Начались схватки, и она кричала, очень сильно кричала. Она хотела, чтобы он оставался рядом. И после долгих криков взглядывала на него полными слез глазами и смеялась сквозь слезы, уверяя, что ничего страшного.

Роды были трудными. Но мукой это ей не казалось. Даже самая страшная, разрывающая тело боль веселила ее. Она кричала и стонала, но, любопытным образом, все это и было жизнью и самым важным в жизни. Она чувствовала мощный прилив жизненных сил, чувствовала, что ею правит некая могучая сила, и потому основным и глубинным ее настроением были возбуждение и веселость. Она знала, что выйдет победительницей, ведь она всегда выходила победительницей, и каждая схватка приближала ее к победе.

А он страдал, может быть, даже больше нее. Изумления, ужаса в нем не было, но он находился в тисках страдания.

Это оказалась девочка. Секундная застылость на лице Анны показала ему, что она разочарована. И сердце его тут же отозвалось горячей вспышкой негодования и протеста. И в эту секунду он полюбил ребенка.

Но когда пришло молоко и ребенок стал сосать ее грудь, Анна ощутила удивительное, ни с чем не сравнимое блаженство.

— Она сосет, сосет меня, она меня любит, о, как она это любит! — воскликнула она, страстно, двумя руками прижимая ребенка к груди.

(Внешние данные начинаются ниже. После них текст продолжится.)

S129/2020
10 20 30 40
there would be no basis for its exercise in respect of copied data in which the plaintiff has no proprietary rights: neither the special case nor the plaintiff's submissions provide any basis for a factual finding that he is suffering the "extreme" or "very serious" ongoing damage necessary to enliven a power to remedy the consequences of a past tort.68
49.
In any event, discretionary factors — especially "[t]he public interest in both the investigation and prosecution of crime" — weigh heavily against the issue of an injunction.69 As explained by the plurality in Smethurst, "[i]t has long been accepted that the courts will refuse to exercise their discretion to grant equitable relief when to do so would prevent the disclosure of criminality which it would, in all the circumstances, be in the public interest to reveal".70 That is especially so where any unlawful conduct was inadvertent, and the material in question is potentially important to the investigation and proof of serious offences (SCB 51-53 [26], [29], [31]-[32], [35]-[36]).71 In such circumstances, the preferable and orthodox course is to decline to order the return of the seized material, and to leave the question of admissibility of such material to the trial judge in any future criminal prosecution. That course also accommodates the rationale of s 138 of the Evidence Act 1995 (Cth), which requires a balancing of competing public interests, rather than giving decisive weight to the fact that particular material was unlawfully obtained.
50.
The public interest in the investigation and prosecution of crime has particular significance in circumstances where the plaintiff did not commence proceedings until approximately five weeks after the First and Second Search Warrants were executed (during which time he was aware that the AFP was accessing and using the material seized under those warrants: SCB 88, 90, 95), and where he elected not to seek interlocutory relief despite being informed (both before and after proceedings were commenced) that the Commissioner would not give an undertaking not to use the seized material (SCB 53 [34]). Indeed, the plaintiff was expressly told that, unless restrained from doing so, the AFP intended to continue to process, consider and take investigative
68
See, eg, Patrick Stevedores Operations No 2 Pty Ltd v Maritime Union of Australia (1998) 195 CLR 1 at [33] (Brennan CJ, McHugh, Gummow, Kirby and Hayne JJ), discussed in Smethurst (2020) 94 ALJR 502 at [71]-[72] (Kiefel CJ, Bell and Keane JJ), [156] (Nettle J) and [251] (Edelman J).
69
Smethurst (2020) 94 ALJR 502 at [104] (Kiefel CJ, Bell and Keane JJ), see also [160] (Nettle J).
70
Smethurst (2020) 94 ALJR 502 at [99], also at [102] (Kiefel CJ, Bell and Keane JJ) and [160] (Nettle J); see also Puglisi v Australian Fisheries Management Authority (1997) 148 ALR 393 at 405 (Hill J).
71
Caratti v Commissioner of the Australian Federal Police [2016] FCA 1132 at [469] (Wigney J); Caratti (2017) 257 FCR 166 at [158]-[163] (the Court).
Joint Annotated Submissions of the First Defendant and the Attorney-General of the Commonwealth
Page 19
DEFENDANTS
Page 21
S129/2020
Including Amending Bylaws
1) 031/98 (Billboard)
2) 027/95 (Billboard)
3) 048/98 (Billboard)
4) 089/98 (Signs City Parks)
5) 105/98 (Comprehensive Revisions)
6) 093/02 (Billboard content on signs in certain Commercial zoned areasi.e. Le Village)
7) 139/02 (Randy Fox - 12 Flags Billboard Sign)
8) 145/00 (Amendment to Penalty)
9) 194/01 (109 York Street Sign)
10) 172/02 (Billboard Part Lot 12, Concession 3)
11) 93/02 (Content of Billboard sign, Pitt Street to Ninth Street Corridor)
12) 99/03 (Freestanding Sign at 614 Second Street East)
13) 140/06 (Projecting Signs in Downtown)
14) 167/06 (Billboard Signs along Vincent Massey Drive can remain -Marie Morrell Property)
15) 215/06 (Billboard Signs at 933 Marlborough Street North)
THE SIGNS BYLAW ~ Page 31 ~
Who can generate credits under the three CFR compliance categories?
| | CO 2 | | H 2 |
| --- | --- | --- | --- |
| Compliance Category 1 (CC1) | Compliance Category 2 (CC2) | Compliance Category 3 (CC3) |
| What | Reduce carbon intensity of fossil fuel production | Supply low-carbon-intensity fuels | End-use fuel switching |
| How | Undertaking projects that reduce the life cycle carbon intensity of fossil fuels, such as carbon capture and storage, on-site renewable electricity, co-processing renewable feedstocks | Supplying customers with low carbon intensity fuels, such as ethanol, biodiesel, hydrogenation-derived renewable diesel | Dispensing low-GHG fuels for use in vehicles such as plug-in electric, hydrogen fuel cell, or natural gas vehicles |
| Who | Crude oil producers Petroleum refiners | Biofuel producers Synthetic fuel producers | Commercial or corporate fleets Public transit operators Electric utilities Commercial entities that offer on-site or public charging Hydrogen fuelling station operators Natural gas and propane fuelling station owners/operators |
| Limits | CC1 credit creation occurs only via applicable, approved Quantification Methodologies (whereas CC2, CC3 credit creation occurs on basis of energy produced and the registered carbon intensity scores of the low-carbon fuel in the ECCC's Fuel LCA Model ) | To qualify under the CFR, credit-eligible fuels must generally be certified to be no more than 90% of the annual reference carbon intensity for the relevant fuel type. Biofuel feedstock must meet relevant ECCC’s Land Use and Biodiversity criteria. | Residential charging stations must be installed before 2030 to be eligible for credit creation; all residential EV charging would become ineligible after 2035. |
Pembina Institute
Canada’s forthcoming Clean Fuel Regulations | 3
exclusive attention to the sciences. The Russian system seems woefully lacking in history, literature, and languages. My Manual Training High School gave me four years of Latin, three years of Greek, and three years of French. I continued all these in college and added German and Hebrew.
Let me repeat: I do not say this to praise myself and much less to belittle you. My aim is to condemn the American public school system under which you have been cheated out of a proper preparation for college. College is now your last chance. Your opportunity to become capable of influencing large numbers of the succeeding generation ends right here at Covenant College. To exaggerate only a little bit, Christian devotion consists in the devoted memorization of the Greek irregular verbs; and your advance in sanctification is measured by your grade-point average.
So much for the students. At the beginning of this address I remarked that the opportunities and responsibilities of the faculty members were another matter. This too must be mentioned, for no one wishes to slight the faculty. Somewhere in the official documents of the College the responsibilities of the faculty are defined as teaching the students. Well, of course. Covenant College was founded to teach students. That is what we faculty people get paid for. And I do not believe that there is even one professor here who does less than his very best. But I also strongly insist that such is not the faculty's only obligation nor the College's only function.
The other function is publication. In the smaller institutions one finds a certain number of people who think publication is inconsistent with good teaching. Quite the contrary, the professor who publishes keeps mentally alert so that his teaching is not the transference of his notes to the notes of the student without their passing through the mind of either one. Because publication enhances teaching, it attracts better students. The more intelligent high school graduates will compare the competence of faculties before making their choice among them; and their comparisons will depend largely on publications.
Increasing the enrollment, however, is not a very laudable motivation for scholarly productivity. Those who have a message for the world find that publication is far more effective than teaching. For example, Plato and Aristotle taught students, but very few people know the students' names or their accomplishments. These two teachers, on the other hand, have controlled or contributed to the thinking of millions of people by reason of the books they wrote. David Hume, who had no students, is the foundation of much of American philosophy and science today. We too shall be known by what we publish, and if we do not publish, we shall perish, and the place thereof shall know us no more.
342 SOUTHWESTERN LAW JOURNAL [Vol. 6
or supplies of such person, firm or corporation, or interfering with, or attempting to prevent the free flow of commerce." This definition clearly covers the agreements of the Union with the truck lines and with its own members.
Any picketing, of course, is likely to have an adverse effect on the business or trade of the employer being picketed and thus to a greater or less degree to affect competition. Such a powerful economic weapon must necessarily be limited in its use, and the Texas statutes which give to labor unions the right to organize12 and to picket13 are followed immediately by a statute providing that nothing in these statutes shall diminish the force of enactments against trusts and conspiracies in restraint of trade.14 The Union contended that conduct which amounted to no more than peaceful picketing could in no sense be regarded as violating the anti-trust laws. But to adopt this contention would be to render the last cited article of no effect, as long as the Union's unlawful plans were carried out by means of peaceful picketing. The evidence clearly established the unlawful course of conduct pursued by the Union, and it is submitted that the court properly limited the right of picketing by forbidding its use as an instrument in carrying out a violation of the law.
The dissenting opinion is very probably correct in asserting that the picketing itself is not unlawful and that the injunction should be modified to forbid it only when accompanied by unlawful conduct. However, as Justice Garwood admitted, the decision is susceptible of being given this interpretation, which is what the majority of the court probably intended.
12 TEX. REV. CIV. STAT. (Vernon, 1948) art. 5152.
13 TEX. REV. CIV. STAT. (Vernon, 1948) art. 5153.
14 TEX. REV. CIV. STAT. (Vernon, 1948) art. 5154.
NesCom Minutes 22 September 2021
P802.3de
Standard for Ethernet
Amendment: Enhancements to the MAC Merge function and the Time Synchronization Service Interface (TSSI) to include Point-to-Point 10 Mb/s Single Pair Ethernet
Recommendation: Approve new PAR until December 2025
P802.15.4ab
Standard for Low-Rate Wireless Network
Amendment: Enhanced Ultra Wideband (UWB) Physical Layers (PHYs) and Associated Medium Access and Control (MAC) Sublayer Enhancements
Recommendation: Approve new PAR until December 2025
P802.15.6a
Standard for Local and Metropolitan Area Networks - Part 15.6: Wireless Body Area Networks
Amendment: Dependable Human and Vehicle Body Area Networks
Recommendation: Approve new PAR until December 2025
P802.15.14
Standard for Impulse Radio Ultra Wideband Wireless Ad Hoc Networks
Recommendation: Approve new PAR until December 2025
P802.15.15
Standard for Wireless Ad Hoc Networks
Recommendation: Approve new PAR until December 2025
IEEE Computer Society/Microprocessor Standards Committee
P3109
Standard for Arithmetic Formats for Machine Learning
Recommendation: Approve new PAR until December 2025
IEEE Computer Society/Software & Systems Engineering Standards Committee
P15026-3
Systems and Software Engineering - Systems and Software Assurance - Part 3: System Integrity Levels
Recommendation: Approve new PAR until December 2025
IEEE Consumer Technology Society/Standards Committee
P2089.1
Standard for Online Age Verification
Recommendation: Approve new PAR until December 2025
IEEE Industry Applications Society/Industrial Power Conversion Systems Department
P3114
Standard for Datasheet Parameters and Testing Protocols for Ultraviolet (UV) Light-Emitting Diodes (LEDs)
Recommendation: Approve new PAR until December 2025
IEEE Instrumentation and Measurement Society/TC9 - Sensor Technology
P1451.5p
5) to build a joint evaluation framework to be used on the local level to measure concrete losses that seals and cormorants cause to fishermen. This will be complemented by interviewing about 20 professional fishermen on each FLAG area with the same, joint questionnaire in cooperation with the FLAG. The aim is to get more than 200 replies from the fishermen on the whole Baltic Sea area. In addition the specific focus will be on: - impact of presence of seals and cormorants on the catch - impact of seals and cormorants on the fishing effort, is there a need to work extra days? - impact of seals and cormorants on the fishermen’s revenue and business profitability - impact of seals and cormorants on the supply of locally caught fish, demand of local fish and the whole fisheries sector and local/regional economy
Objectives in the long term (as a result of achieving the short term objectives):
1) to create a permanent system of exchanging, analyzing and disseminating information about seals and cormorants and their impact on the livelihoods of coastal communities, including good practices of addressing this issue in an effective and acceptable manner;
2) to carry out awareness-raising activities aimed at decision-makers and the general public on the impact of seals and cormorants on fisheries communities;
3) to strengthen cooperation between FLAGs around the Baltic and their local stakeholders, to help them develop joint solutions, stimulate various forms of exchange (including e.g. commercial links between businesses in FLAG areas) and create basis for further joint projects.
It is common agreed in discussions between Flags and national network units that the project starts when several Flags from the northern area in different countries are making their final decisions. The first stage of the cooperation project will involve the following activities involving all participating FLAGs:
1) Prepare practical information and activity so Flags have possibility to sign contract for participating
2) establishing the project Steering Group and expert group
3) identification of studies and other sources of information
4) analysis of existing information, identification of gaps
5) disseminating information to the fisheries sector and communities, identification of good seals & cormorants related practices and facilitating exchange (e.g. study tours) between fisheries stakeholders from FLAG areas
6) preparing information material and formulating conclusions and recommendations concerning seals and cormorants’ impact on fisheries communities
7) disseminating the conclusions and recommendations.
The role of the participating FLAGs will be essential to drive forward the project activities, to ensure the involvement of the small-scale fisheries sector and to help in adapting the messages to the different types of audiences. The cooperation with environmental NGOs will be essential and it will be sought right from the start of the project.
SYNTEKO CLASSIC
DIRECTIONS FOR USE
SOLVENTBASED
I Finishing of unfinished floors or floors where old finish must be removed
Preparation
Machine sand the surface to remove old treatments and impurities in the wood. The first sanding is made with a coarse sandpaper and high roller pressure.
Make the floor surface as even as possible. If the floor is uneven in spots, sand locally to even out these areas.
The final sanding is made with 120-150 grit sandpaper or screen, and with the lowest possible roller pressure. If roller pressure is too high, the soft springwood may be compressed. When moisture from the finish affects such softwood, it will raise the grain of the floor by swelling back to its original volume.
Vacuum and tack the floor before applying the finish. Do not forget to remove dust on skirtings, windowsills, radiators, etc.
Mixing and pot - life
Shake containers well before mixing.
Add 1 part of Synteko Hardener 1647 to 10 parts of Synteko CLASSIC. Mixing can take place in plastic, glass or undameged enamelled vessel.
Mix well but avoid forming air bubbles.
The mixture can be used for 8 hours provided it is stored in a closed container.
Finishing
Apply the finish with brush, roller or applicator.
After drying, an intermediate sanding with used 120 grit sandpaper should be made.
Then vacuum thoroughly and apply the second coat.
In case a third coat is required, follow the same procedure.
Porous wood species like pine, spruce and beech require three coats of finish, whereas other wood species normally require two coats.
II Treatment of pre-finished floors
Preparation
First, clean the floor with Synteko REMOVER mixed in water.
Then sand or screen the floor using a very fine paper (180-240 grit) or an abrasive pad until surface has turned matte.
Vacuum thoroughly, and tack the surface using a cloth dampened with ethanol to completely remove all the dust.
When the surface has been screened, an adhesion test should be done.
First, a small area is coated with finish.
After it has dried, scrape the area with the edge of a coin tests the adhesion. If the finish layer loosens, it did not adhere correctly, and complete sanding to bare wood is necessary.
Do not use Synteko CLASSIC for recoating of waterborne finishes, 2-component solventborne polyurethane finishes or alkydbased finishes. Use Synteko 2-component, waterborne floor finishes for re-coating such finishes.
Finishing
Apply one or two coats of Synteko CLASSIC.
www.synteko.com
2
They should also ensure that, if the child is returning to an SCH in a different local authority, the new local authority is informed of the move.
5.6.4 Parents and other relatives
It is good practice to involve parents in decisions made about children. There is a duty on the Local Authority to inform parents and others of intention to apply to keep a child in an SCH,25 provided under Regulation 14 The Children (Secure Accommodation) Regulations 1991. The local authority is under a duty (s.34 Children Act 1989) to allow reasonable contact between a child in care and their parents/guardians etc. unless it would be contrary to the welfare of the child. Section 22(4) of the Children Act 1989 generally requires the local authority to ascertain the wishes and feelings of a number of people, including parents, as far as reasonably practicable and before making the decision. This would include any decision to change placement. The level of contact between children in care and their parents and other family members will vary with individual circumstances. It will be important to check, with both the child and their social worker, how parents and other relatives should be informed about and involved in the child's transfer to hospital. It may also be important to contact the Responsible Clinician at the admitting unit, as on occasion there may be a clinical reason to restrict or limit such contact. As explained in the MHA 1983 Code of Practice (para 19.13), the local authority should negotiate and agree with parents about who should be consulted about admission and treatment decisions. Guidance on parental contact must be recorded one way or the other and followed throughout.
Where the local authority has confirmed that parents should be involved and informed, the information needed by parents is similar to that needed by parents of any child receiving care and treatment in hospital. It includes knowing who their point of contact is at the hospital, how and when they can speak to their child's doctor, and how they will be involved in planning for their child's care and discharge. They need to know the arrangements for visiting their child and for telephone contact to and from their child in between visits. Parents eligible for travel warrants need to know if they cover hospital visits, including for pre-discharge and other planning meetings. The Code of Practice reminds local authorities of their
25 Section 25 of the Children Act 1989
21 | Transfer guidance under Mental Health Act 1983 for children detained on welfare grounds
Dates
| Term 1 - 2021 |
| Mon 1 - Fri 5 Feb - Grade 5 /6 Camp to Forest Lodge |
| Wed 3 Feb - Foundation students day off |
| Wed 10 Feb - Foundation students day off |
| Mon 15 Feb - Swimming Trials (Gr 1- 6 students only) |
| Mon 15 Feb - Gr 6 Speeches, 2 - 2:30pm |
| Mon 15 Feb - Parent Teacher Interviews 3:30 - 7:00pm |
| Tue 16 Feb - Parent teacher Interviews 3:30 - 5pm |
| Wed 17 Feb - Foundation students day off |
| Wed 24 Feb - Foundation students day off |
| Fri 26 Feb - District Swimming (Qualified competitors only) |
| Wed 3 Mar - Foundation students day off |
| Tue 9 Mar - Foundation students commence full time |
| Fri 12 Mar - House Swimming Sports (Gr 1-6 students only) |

И уже через несколько минут, едва привыкнув к новому блаженству, она, взглянув на молодого мужа сияющими, слепыми от счастья глазами, произнесла:

— Анна Vixtrix!

Он отошел, содрогаясь в ознобе, и заснул. Для нее схватки и боль являлись ранами, полученными в сражении, и чем сильнее была боль, тем большую гордость она ощущала.

Когда она оправилась от родов, пришло счастье. Девочку она назвала Урсулой. Оба они — Анна и муж — понимали, что имя должно что-то говорить сердцу обоих. Ребенок был смугл, с кожей, покрытой смешным пушком, с вихрами бронзовых волос и желто-серыми, неопределенного цвета глазами, потом ставшими золотисто-карими, как у отца. И они назвали ее Урсулой в честь святой на картинке.

Ребенок поначалу был хилым, но вскоре окреп, стал увертлив, как уторь. Анна даже уставала от беспрестанной борьбы с его младенческим своеволием.

Она любила его, как всякого малыша, восхищалась им и была счастлива. Она любила и мужа, целовала его глаза и губы, он очень нравился ей, она говорила, что у него красивые руки и ноги, восхищалась его внешностью.

И она была поистине Анной Победительницей. Он больше не тягался с ней. Он был в пустыне, наедине с нею. Наведываясь иногда в Лондон, он по возвращении поражался тому, как могли голые и пугливые дикари-островитяне выстроить, создать мощь Оксфорд-стрит и Пикадилли. Как удалось беспомощным первобытным людям, бегавшим некогда по берегу реки с гарпуном за рыбой, воздвигнуть великий город, торжественный, внушительный, это безобразное сверхдоказательство победы человека над природой? Город путал и одновременно вызывал в нем благоговение. Поистине человек ужасен и страшен в своих деяниях. И деяния его даже более ужасны, нежели он сам, они почти чудовищны.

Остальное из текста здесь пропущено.